Each line below that contains the word "lines" must be copied.

________________________

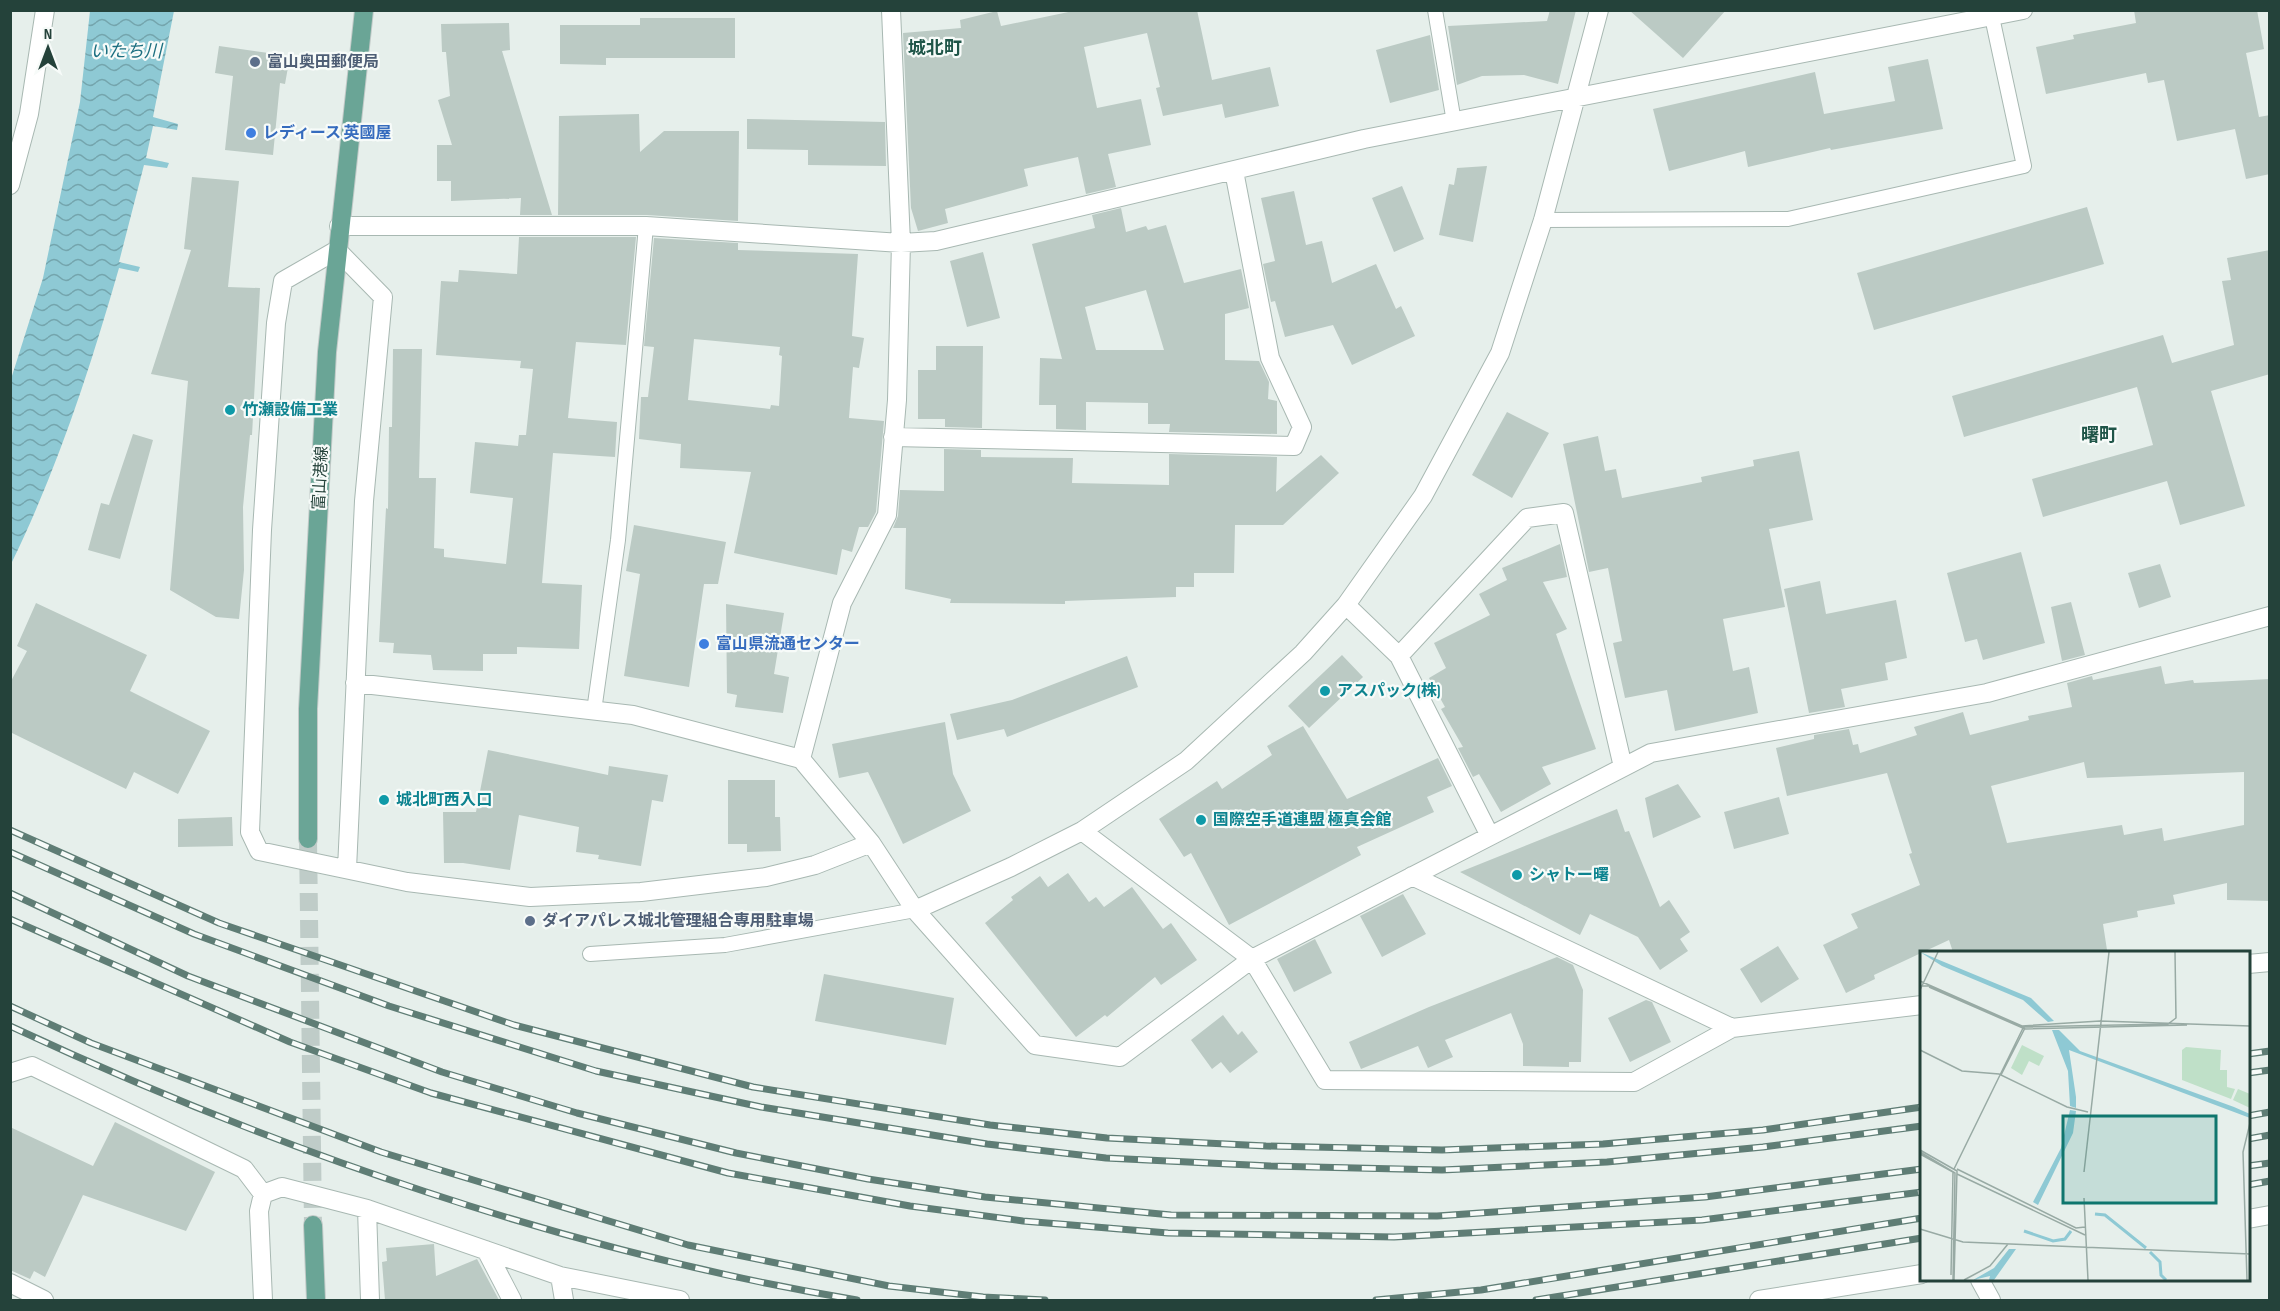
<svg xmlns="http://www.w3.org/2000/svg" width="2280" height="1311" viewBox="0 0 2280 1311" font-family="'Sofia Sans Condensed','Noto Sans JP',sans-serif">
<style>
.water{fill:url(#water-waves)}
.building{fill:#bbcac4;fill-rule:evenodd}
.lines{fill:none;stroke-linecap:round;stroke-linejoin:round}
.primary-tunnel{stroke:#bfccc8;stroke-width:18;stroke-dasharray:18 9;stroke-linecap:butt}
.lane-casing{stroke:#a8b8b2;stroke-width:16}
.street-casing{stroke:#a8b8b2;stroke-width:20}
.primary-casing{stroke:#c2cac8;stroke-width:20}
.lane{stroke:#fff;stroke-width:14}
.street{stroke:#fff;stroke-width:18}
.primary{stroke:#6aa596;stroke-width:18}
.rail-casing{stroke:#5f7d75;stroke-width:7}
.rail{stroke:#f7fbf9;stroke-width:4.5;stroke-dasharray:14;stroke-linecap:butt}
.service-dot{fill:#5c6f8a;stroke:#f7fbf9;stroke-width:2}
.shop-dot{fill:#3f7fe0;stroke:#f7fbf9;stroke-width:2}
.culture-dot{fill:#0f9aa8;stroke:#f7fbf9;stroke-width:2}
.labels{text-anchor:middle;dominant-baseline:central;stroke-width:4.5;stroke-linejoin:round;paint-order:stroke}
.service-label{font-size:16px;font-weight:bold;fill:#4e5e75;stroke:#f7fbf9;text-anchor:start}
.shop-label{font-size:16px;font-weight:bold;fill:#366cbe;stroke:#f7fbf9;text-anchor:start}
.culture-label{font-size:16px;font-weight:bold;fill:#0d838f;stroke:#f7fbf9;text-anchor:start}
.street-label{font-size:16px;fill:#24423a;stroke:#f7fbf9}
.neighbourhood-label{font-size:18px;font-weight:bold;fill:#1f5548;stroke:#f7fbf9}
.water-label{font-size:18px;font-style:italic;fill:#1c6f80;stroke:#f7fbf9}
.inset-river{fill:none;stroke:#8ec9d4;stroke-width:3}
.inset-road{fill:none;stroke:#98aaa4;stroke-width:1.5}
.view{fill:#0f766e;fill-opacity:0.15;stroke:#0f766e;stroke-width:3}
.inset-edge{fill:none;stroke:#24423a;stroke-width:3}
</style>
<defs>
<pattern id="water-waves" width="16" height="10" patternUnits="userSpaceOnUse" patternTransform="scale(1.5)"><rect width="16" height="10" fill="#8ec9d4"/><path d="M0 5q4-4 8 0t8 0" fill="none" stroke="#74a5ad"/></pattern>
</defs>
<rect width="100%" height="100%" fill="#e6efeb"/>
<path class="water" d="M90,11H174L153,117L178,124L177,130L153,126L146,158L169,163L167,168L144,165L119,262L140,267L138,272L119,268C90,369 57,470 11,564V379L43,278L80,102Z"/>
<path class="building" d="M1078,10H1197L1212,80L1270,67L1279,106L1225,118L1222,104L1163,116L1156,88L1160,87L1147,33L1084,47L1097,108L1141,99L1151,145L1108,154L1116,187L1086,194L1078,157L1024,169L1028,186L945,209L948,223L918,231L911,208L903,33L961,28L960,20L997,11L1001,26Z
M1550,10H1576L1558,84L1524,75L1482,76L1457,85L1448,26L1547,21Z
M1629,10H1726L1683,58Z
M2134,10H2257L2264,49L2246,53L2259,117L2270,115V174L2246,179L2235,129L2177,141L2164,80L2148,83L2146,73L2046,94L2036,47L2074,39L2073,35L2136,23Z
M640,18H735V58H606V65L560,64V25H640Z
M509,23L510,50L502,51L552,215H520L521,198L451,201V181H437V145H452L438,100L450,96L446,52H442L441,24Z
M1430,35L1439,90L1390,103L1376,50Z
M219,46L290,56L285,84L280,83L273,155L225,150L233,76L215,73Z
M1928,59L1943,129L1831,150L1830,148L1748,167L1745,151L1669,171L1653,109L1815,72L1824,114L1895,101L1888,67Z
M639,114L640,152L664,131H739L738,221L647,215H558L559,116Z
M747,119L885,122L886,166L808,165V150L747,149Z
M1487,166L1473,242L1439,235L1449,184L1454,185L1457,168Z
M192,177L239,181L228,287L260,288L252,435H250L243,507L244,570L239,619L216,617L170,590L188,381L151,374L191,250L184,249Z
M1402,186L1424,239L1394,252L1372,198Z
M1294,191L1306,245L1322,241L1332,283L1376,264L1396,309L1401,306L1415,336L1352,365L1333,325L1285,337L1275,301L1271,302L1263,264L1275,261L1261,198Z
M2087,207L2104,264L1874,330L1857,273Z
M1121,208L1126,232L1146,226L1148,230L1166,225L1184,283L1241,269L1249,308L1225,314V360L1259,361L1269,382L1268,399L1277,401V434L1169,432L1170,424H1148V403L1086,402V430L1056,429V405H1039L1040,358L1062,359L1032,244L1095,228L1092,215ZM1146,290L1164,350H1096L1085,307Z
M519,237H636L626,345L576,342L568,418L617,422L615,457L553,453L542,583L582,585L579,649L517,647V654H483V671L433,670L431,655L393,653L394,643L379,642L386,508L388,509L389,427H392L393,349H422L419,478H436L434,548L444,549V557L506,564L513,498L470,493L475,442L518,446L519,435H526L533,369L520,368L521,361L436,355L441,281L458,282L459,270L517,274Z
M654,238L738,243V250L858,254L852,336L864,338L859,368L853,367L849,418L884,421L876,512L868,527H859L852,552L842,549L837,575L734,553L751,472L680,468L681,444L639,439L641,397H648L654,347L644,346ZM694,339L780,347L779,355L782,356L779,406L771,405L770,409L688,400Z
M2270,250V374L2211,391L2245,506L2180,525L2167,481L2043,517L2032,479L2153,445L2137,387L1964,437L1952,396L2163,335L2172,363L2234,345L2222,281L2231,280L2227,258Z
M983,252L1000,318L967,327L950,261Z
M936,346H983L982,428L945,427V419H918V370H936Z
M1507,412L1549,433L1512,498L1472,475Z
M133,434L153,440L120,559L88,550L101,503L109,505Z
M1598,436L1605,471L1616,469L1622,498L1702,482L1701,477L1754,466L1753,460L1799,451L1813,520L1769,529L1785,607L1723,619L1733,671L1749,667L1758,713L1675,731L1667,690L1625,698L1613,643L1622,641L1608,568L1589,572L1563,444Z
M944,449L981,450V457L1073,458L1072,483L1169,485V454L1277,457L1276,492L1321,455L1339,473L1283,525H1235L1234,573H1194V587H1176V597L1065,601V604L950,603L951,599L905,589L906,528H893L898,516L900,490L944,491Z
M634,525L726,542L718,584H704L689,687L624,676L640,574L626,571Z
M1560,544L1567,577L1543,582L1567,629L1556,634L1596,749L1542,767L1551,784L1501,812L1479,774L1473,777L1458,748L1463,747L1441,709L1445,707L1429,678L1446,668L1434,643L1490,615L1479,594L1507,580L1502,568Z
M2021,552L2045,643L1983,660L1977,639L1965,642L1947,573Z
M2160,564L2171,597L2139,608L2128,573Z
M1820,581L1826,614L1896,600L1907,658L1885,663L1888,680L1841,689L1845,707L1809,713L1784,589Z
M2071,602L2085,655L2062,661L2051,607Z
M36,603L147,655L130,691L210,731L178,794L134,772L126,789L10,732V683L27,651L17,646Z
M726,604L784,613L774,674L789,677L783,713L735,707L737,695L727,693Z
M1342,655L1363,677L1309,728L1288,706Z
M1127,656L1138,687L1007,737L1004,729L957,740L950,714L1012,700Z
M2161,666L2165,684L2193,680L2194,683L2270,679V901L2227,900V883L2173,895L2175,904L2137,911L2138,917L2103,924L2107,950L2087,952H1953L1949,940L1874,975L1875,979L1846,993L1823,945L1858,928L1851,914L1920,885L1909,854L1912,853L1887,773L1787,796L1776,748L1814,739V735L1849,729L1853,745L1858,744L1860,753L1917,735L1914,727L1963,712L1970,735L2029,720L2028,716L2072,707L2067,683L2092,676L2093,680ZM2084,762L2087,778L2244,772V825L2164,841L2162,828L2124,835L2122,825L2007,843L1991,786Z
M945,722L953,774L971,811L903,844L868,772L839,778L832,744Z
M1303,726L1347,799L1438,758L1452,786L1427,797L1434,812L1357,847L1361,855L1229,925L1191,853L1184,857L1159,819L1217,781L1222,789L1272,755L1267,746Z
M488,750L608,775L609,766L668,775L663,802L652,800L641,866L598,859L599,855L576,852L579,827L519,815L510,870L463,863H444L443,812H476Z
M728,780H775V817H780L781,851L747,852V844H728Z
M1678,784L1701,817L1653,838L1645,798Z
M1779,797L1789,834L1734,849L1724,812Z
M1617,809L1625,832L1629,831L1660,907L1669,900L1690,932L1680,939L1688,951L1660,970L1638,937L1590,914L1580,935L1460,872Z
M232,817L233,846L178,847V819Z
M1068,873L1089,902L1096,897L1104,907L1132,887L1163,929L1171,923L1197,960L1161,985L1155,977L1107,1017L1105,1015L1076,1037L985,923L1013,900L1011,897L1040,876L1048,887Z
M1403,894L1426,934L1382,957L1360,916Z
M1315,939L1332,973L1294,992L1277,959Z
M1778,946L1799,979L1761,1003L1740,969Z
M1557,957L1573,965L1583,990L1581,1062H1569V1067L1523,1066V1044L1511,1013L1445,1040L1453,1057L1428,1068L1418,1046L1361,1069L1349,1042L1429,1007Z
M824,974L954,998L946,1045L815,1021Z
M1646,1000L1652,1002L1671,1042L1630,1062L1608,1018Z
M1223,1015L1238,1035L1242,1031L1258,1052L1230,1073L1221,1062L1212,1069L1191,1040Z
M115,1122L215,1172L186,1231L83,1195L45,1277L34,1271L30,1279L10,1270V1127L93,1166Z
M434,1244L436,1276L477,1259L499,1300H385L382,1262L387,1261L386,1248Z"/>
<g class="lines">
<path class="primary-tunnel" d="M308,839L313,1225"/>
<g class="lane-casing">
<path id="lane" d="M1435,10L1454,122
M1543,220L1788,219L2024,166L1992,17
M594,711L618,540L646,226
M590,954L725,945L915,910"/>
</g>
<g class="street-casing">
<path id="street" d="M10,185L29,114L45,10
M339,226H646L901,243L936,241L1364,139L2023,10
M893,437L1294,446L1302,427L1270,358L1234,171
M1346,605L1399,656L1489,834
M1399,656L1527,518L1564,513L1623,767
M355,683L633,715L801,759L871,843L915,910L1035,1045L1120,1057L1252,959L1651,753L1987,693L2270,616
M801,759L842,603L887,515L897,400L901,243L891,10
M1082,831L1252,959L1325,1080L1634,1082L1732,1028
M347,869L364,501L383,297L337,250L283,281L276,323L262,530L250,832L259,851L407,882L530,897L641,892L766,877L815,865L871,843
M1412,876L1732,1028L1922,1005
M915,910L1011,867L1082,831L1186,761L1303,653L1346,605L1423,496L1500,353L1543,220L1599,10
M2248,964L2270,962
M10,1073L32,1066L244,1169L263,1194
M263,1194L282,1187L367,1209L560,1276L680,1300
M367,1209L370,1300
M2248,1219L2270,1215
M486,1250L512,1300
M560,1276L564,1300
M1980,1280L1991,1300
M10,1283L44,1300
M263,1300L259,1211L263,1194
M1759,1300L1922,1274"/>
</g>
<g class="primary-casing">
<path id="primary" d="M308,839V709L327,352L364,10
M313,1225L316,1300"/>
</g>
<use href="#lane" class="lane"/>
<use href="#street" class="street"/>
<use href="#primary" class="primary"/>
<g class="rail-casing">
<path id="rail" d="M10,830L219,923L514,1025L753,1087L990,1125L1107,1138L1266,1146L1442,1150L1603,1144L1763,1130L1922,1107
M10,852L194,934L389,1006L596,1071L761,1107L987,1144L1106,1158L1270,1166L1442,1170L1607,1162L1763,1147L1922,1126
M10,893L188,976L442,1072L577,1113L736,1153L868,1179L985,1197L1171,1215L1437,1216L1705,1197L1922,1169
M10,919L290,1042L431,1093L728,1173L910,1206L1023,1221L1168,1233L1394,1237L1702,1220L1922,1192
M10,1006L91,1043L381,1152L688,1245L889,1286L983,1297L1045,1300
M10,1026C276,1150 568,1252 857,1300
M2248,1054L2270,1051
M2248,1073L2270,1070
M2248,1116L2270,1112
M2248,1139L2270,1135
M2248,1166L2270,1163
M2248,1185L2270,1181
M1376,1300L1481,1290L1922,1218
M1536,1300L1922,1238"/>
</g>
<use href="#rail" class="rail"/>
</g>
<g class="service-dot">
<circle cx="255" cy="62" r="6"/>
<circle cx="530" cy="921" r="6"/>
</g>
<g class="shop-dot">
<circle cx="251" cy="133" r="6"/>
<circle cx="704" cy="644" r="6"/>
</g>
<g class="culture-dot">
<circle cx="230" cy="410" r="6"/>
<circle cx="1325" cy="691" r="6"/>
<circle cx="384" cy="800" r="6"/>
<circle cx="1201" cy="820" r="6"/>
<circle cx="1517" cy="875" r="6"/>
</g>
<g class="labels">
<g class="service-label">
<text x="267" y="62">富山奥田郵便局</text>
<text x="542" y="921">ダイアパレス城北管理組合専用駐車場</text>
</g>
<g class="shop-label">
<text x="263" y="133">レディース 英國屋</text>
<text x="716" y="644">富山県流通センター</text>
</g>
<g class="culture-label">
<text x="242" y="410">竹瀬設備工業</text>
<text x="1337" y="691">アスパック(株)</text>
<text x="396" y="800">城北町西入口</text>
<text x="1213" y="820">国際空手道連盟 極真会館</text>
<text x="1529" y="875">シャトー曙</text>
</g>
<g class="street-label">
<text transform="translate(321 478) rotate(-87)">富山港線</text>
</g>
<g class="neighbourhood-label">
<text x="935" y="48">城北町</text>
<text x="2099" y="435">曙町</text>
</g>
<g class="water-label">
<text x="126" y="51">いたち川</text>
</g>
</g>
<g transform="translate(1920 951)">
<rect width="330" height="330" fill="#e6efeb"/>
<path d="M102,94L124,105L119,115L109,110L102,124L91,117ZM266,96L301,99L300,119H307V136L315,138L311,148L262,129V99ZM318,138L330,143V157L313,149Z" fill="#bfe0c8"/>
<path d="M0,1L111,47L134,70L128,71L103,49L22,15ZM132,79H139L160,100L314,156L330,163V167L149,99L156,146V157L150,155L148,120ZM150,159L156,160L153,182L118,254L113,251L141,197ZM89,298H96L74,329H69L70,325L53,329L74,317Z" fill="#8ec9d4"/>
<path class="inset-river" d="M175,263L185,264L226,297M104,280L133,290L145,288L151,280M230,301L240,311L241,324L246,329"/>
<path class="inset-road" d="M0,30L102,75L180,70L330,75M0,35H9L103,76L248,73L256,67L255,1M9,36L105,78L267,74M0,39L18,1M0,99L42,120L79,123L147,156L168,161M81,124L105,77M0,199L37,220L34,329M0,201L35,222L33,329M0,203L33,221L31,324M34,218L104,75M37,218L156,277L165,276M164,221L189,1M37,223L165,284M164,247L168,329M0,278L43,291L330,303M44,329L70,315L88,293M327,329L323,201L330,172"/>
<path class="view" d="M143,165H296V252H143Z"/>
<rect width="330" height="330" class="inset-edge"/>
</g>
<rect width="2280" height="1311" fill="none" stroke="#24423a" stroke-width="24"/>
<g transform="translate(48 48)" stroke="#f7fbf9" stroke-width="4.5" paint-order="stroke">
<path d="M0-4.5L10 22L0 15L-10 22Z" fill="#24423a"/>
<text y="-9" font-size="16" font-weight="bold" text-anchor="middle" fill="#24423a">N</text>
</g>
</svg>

________________________

Result for this task:
.lines{fill:none;stroke-linecap:round;stroke-linejoin:round}
<g class="lines">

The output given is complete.